[Readout data for physical quantities]
▬▬▬
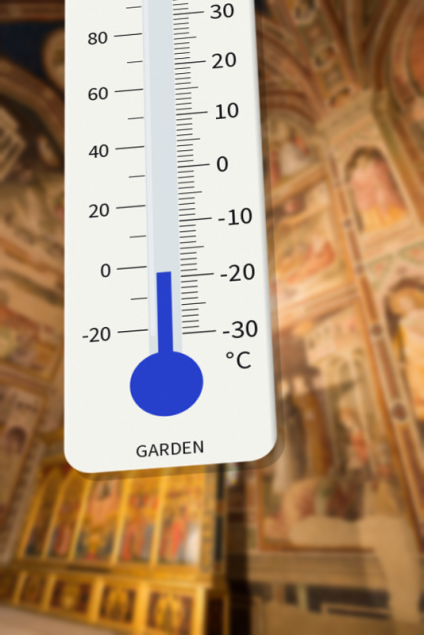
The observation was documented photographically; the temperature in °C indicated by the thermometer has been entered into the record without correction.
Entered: -19 °C
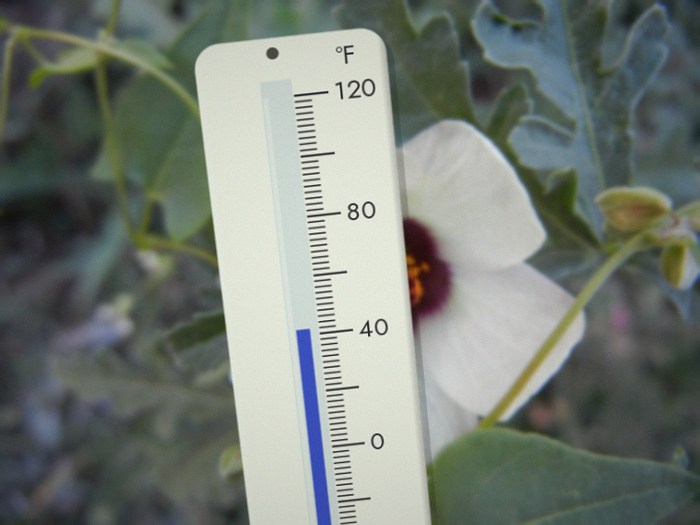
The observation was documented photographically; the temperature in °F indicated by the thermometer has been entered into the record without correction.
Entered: 42 °F
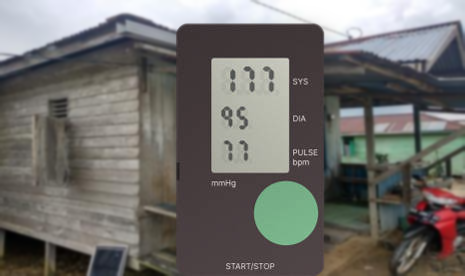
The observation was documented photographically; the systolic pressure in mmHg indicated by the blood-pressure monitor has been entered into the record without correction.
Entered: 177 mmHg
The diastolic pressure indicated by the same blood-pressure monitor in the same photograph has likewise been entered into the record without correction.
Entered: 95 mmHg
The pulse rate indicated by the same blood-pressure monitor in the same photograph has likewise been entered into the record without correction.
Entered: 77 bpm
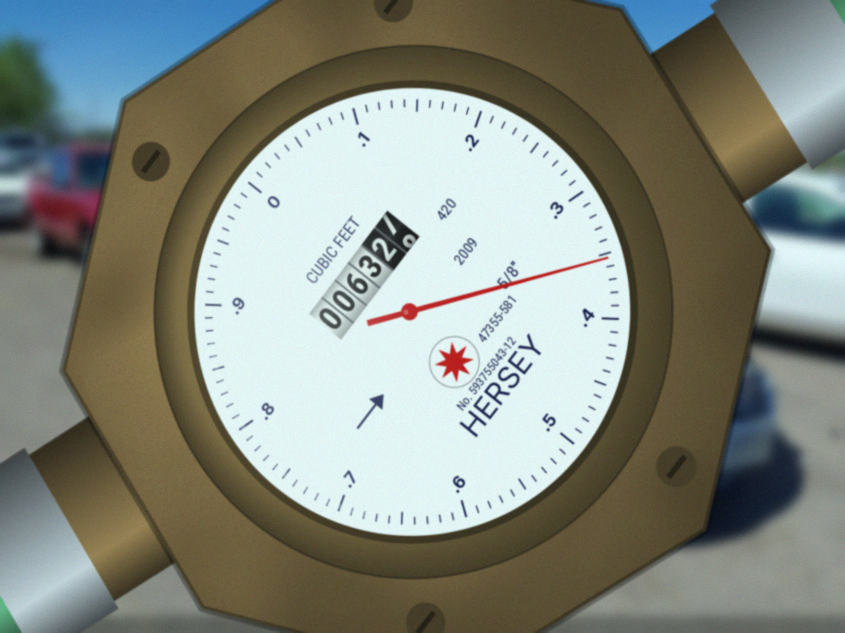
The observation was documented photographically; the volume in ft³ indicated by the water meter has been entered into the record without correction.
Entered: 6327.35 ft³
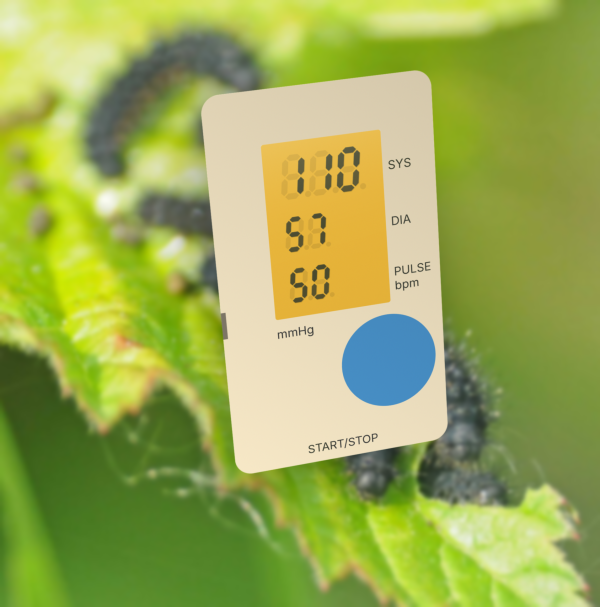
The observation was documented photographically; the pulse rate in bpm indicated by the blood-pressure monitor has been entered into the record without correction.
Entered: 50 bpm
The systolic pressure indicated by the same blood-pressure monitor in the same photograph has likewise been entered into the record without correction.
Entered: 110 mmHg
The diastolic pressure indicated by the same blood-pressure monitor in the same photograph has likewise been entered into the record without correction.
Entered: 57 mmHg
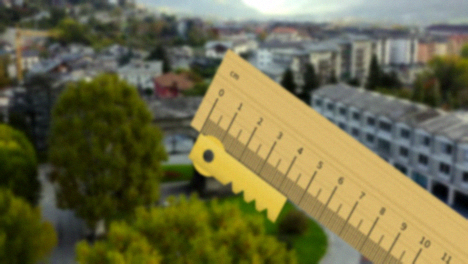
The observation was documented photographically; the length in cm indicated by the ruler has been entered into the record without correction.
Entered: 4.5 cm
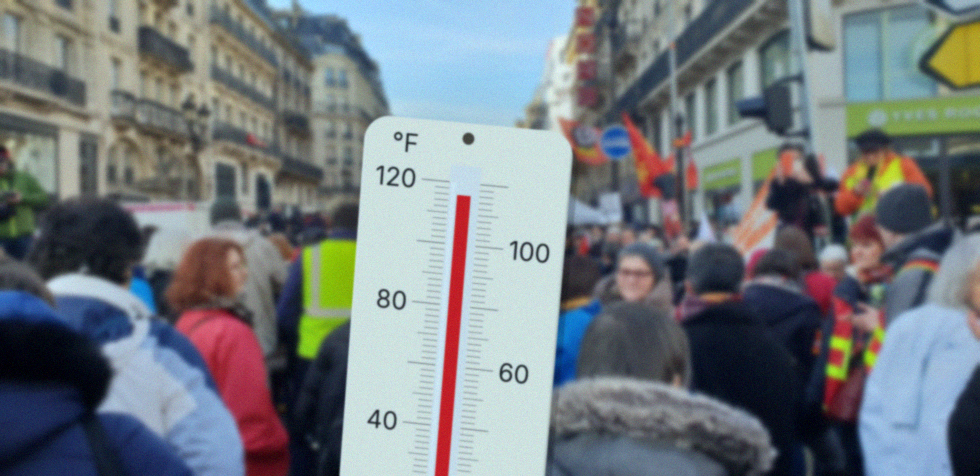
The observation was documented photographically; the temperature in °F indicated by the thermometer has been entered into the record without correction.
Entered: 116 °F
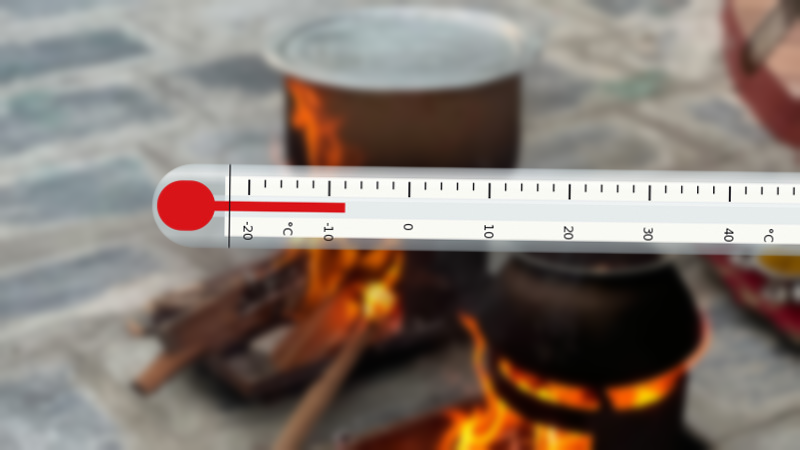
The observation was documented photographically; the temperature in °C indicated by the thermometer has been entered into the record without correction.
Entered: -8 °C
▬▬▬
**WHAT YOU SHOULD DO**
Quote the lines starting at the beginning and ending with the line containing "Entered: -19 °C", both ends included. Leave the pictures out of your answer.

**RESPONSE AREA**
The observation was documented photographically; the temperature in °C indicated by the thermometer has been entered into the record without correction.
Entered: -19 °C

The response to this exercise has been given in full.